Entre os manuscritos estão as partituras de A Felicidade, Insensatez, Soneto de Fidelidade e Sinfonia da Alvorada, esta escrita com Jobim para a inauguração de Brasília como capital há seis décadas.
O item preferido da neta cineasta tem relação com seu trabalho. É o roteiro de Orfeu do Carnaval com anotações do avô. O filme do francês Marcel Camus ganhou a Palma de Ouro em Cannes, obteve um Oscar em 1960 e contribuiu para a fama internacional da música popular brasileira. O filme é uma adaptação da peça Orfeu da Conceição, na qual Vinicius de Moraes colocou entusiasmo e dinheiro, o mito grego de Orfeu transferido para as favelas cariocas. “O que Vinicius diz no início da obra? Esta obra pode ser montada em qualquer momento e lugar, desde que os atores sejam negros. O que eu entendo que ele queria dizer? Que a cultura negra é tão grande quanto a grega”, assinala Julia Moraes, que lembra que, pela primeira vez, artistas negros protagonizaram uma obra no Teatro Municipal de Rio, localizado a poucos quarteirões do cais por onde chegaram milhões de africanos escravizados.
O dramaturgo pagou o espetáculo do próprio bolso. Como queria algo grandioso, monumental, chamou Niemeyer para que desenhasse o cenário. E foi a busca de um compositor para a música da obra o que propiciou seu encontro com Tom Jobim, dando início a décadas de colaboração artística de muito sucesso. Apesar da fama que lhe deu, Vinicius de Moraes “não gostou do filme, ele era um homem do cinema tradicional”.
O intelectual morreu aos 66 anos, depois de muito uísque, nove esposas e grandes farras com amigos. Deixou uma produção intelectual vasta e multifacetada, que ele não interrompeu em seus anos de diplomata, abruptamente encerrados em 1968, quando a ditadura o expulsou da carreira por boêmia.
Os originais de sua obra e suas fotos conseguiram sobreviver às muitas mudanças e ao rompimento de seus matrimônios —e, além disso, permanecer como conjunto ao longo dos anos. Isso se deve ao fato de que ele sempre quis preservar seu legado para a posteridade e, para isso, contou com a valiosa cumplicidade de suas irmãs. Ligia, a mais velha, solteira sem filhos, esmerou-se em reunir tudo na garagem da casa da família. Lá, o acervo foi preservado por décadas. Durante toda a sua vida, ela também cuidou do dinheiro e da vida burocrática de seu irmão artista.

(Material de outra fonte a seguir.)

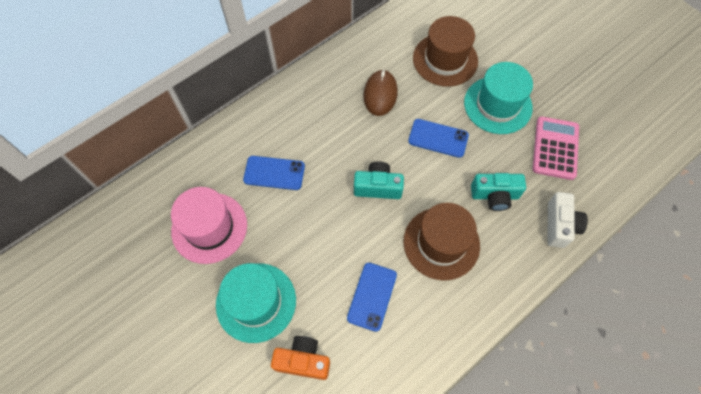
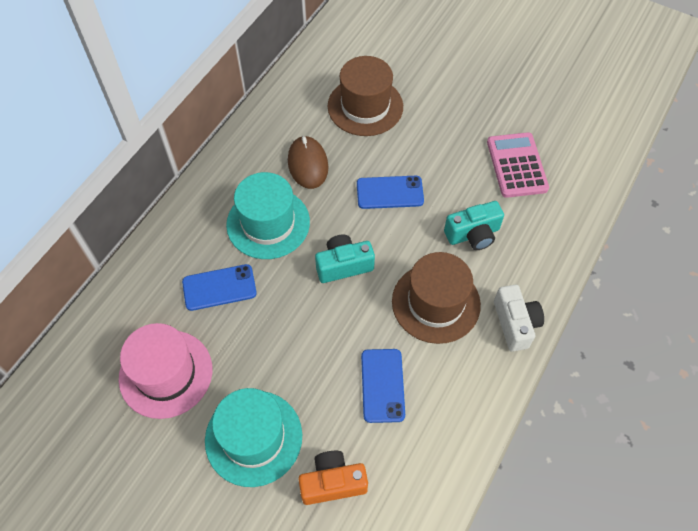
camera: 20 degrees left, 5 degrees down
turquoise hat [464,62,533,134] -> turquoise hat moved to [226,172,310,259]
white camera [547,192,588,248] -> white camera moved to [494,285,544,352]

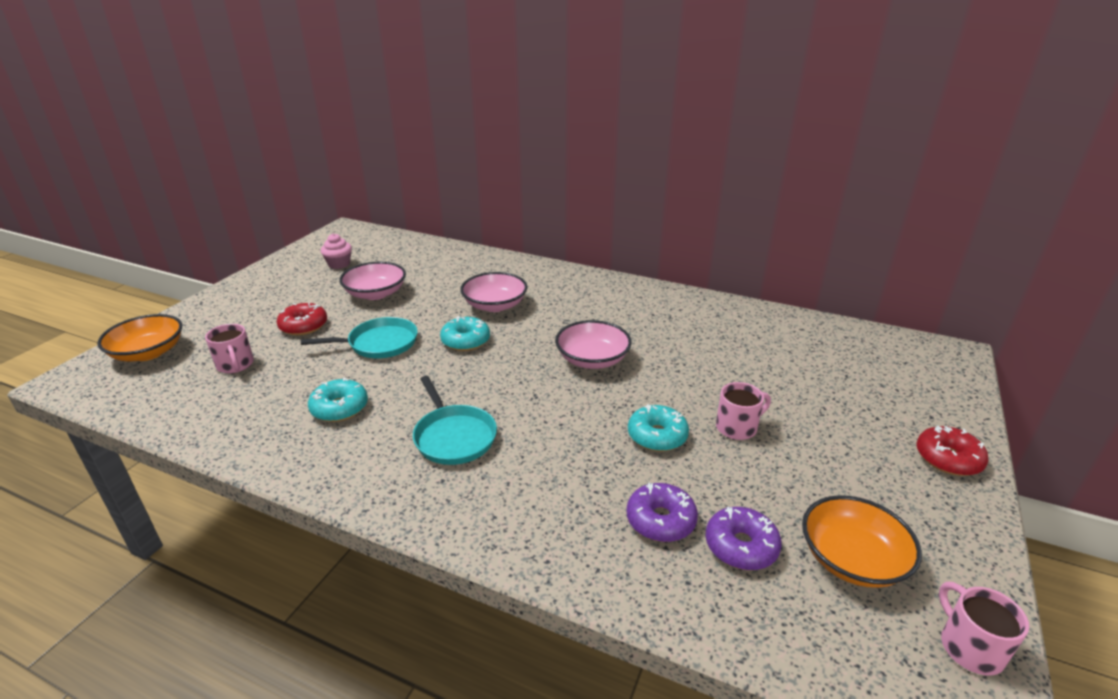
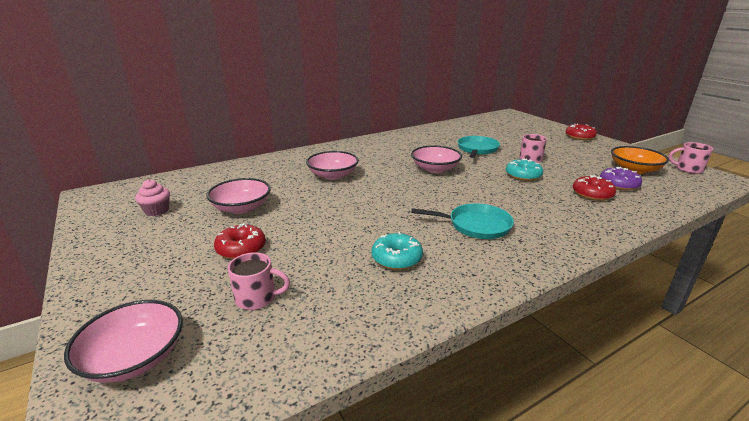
camera: 55 degrees left, 5 degrees down
orange bowl [97,314,182,361] -> pink bowl [64,300,183,383]
turquoise pan [301,317,418,358] -> turquoise pan moved to [457,136,500,158]
turquoise donut [440,316,490,351] -> none
purple donut [626,482,698,542] -> red donut [573,175,616,201]

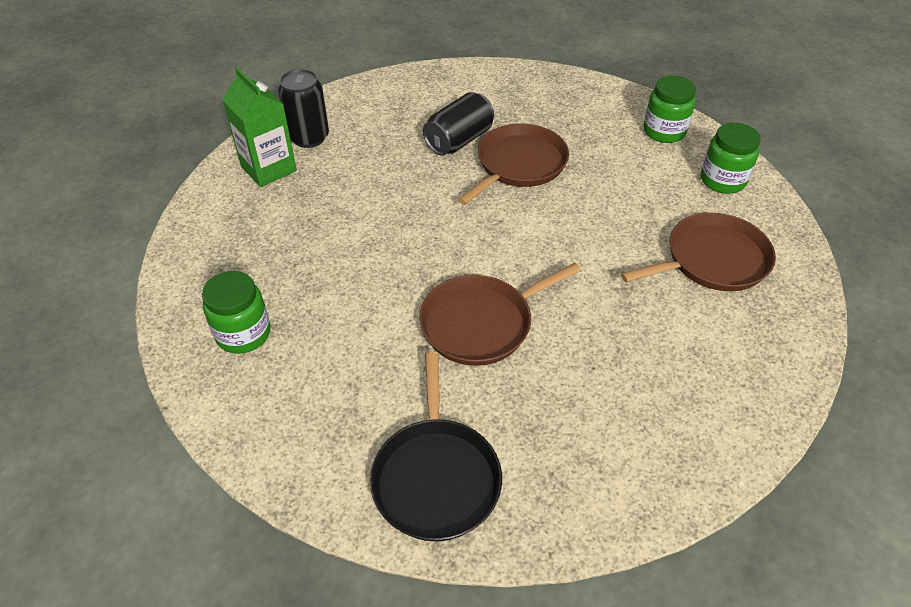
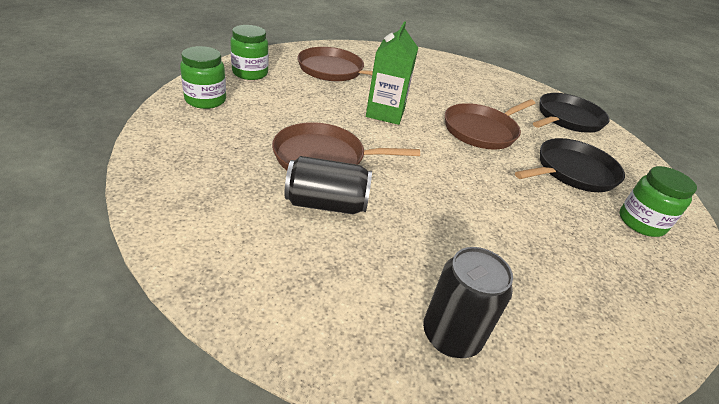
camera: 135 degrees left, 10 degrees down
green carton [222,68,297,187] -> green carton moved to [366,21,418,125]
brown pan [419,263,581,366] -> brown pan turned 120 degrees clockwise [445,99,536,149]
none -> black pan [515,138,625,192]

Os descendentes de Vinicius de Moraes são um clã no qual proliferam os artistas e que sobrevive unido, milagre, à gestão dos direitos autorais, longe de disputas financeiras e familiares como as que amarguraram os últimos anos de João Gilberto. O pai de Julia, Pedro, fotógrafo, e outros quatro filhos do compositor administram seu legado. Julia, que culpa a gravadora Universal de ter iniciado a espiral de problemas de João Gilberto, garante que entre os Moraes não há disputas, eles decidem por consenso. Neste projeto de digitalização, ele foi acompanhada por um sobrinho-neto do poeta, Marcus Moraes.